Moreover, the patient shows selectively superior voice recognitio

Moreover, the patient shows selectively superior voice recognition compared to the controls revealing that two different stimulus domains, persons and objects, may not be equally affected by sensory adaptation effects. This also implies that person and object identity recognition are processed in separate pathways. These data demonstrate that an individual with acquired prosopagnosia

and object agnosia can compensate for the visual impairment and become quite skilled at using spared aspects of sensory processing. In the case of acquired prosopagnosia it is advantageous to develop a superior use of voices for person identity recognition in everyday life. (C) 2010 Elsevier Ltd. All rights reserved.”
“Background Correction of hyperglycaemia and prevention of glucotoxicity are important objectives in the management of type 2 diabetes. Dapagliflozin, a selective sodium-glucose cotransporter-2 RAD001 clinical trial inhibitor, reduces renal glucose reabsorption in an insulin-independent manner. We assessed the efficacy and safety of dapagliflozin in patients who have inadequate glycaemic control with metformin.

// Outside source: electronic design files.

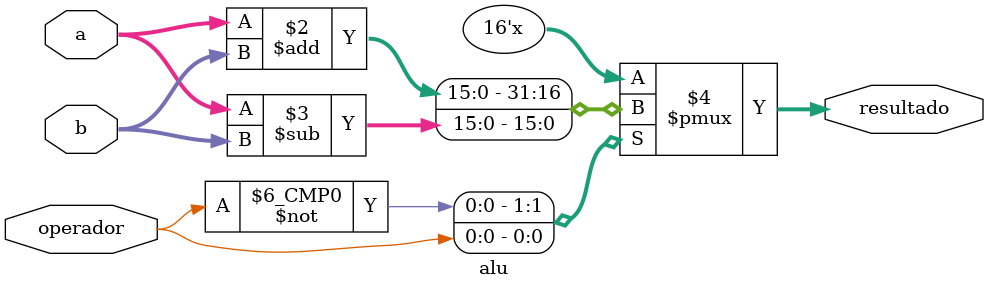
<source format=v>
`timescale 1ns / 1ps









module alu #(parameter N_BITS = 16)
				(
					output reg signed [N_BITS-1:0] resultado ,
					input signed [N_BITS-1:0] a,
					input signed [N_BITS-1:0] b,
					input operador
				);
				always@(*)
				begin
					case(operador)
						0: resultado = a+b;
						1: resultado = a-b;
					endcase
				end
endmodule
</source>
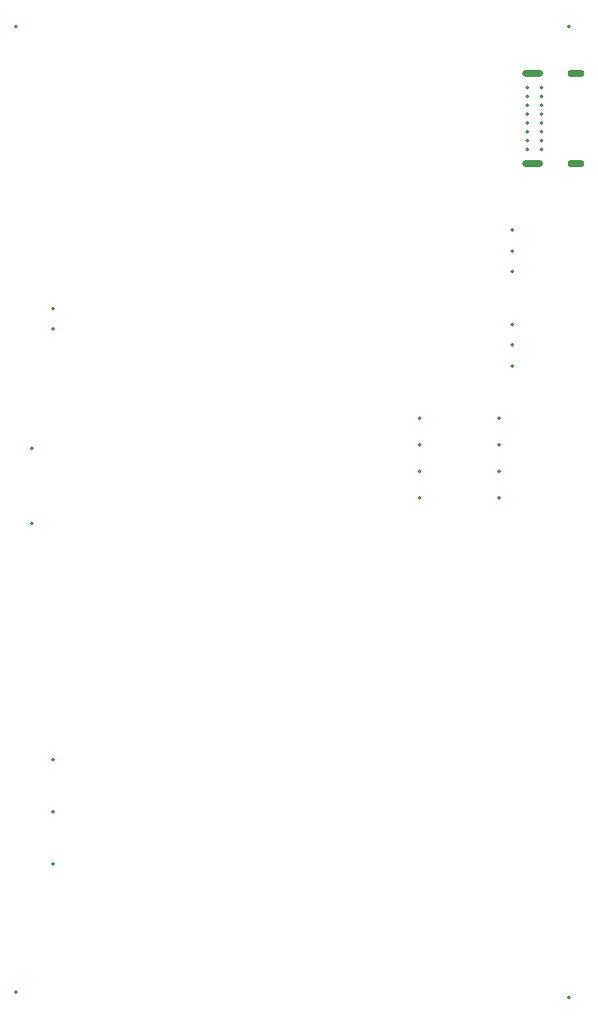
<source format=gbo>
%TF.GenerationSoftware,KiCad,Pcbnew,8.0.5*%
%TF.CreationDate,2024-11-27T15:50:40+01:00*%
%TF.ProjectId,escPCB,65736350-4342-42e6-9b69-6361645f7063,rev?*%
%TF.SameCoordinates,Original*%
%TF.FileFunction,Legend,Bot*%
%TF.FilePolarity,Positive*%
%FSLAX46Y46*%
G04 Gerber Fmt 4.6, Leading zero omitted, Abs format (unit mm)*
G04 Created by KiCad (PCBNEW 8.0.5) date 2024-11-27 15:50:40*
%MOMM*%
%LPD*%
G01*
G04 APERTURE LIST*
%ADD10C,0.350000*%
%ADD11O,1.600000X0.700000*%
%ADD12O,2.000000X0.700000*%
G04 APERTURE END LIST*
D10*
X111050000Y-72000000D03*
X111050000Y-74000000D03*
X111050000Y-76000000D03*
X67000000Y-132705000D03*
X67000000Y-127705000D03*
X67000000Y-122705000D03*
X65000000Y-92900000D03*
X65000000Y-100100000D03*
X63500000Y-145000000D03*
X116500000Y-145500000D03*
X63500000Y-52500000D03*
X102190000Y-97620000D03*
X102190000Y-95080000D03*
X102190000Y-92540000D03*
X102190000Y-90000000D03*
X109810000Y-90000000D03*
X109810000Y-92540000D03*
X109810000Y-95080000D03*
X109810000Y-97620000D03*
X116500000Y-52500000D03*
X67000000Y-81500000D03*
X67000000Y-79500000D03*
X111050000Y-81000000D03*
X111050000Y-83000000D03*
X111050000Y-85000000D03*
X112510000Y-64295000D03*
X112510000Y-63445000D03*
X112510000Y-62595000D03*
X112510000Y-61745000D03*
X112510000Y-60895000D03*
X112510000Y-60045000D03*
X112510000Y-59195000D03*
X112510000Y-58345000D03*
X113860000Y-58345000D03*
X113860000Y-59195000D03*
X113860000Y-60045000D03*
X113860000Y-60895000D03*
X113860000Y-61745000D03*
X113860000Y-62595000D03*
X113860000Y-63445000D03*
X113860000Y-64295000D03*
D11*
X117160000Y-65640000D03*
X117160000Y-57000000D03*
D12*
X113010000Y-65640000D03*
X113010000Y-57000000D03*
M02*

</source>
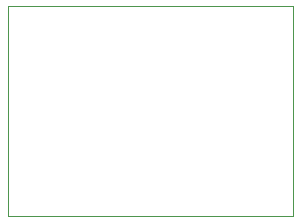
<source format=gbr>
%TF.GenerationSoftware,KiCad,Pcbnew,(6.0.9)*%
%TF.CreationDate,2023-01-23T14:00:59+05:30*%
%TF.ProjectId,simpleLED,73696d70-6c65-44c4-9544-2e6b69636164,rev?*%
%TF.SameCoordinates,Original*%
%TF.FileFunction,Profile,NP*%
%FSLAX46Y46*%
G04 Gerber Fmt 4.6, Leading zero omitted, Abs format (unit mm)*
G04 Created by KiCad (PCBNEW (6.0.9)) date 2023-01-23 14:00:59*
%MOMM*%
%LPD*%
G01*
G04 APERTURE LIST*
%TA.AperFunction,Profile*%
%ADD10C,0.100000*%
%TD*%
G04 APERTURE END LIST*
D10*
X120650000Y-80010000D02*
X144780000Y-80010000D01*
X144780000Y-80010000D02*
X144780000Y-97790000D01*
X144780000Y-97790000D02*
X120650000Y-97790000D01*
X120650000Y-97790000D02*
X120650000Y-80010000D01*
M02*

</source>
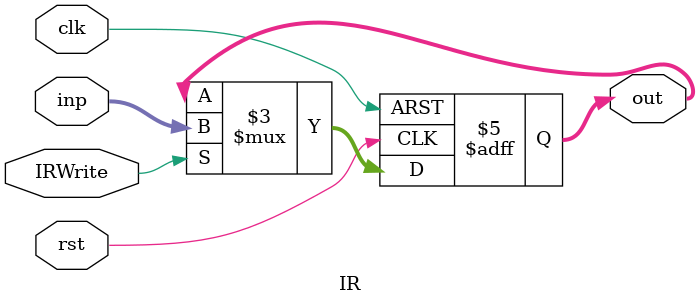
<source format=sv>
`timescale 1ns/1ns

module IR(input[7:0] inp, input IRWrite, clk, rst, output[7:0] out);
    always @(posedge rst, posedge clk) begin
        if (clk)
            out <= 8'b0;
        else if (IRWrite)
            out <= inp;
        else
            out <= out;
    end
endmodule
</source>
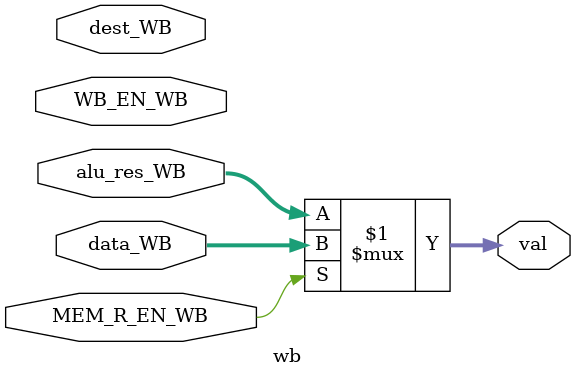
<source format=sv>
`timescale 1ns/1ns

module wb (
    input WB_EN_WB, MEM_R_EN_WB,
    input [31:0] alu_res_WB, data_WB,
    input [3:0] dest_WB,

    output [31:0] val
);

    assign val = MEM_R_EN_WB ? data_WB : alu_res_WB;
    
endmodule
</source>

Methods In this phase 3, multicentre, double-blind,

parallel-group, placebo-controlled trial, 546 adults with type 2 diabetes who were receiving daily metformin (>= 1500 mg per day) and had inadequate glycaemic control were randomly Napabucasin mw assigned to receive one of three doses of dapagliflozin (2.5 mg, n=137; 5 mg, n=137; or 10 mg, n=135) or placebo (n=137) orally once daily. Randomisation was computer generated and stratified by site, implemented with a central, telephone-based Selleckchem AZD3965 interactive voice response system. Patients continued to receive their pre-study metformin dosing. The primary outcome was change from baseline in haemoglobin A(1c) (HbA(1c)) at 24 weeks. All randomised

patients who received at least one dose of double-blind study medication and who had both a baseline and at least one post-baseline measurement (last observation carried forward) were included in the analysis. Data were analysed by use of ANCOVA models. This trial is registered with ClinicalTrials.gov, number NCT00528879.

Findings 534 patients were included in analysis of the primary endpoint (dapagliflozin 2.5 mg, n=135; dapagliflozin 5 mg, n=133; dapagliflozin 10 mg, n=132; placebo, n=134). At week 24, mean HbA(1c) had decreased by -0-30% (95% CI -0.44 to -0.16) in the placebo group, compared with -0.67% (-0.81 to -0.53, p=0-0002) in the dapagliflozin 2.5 mg group, -0.70% (-0.85 to -0.56, p<0.0001) in the dapagliflozin 5 mg group, and -0.84% (-0.98 to -0.70, p<0.0001) in the dapagliflozin 10 mg group. Symptoms of hypoglycaemia occurred in similar proportions of patients in the dapagliflozin (2-4%) and placebo groups (3%). Signs, symptoms, and other reports suggestive of genital infections were more frequent in the dapagliflozin groups (2.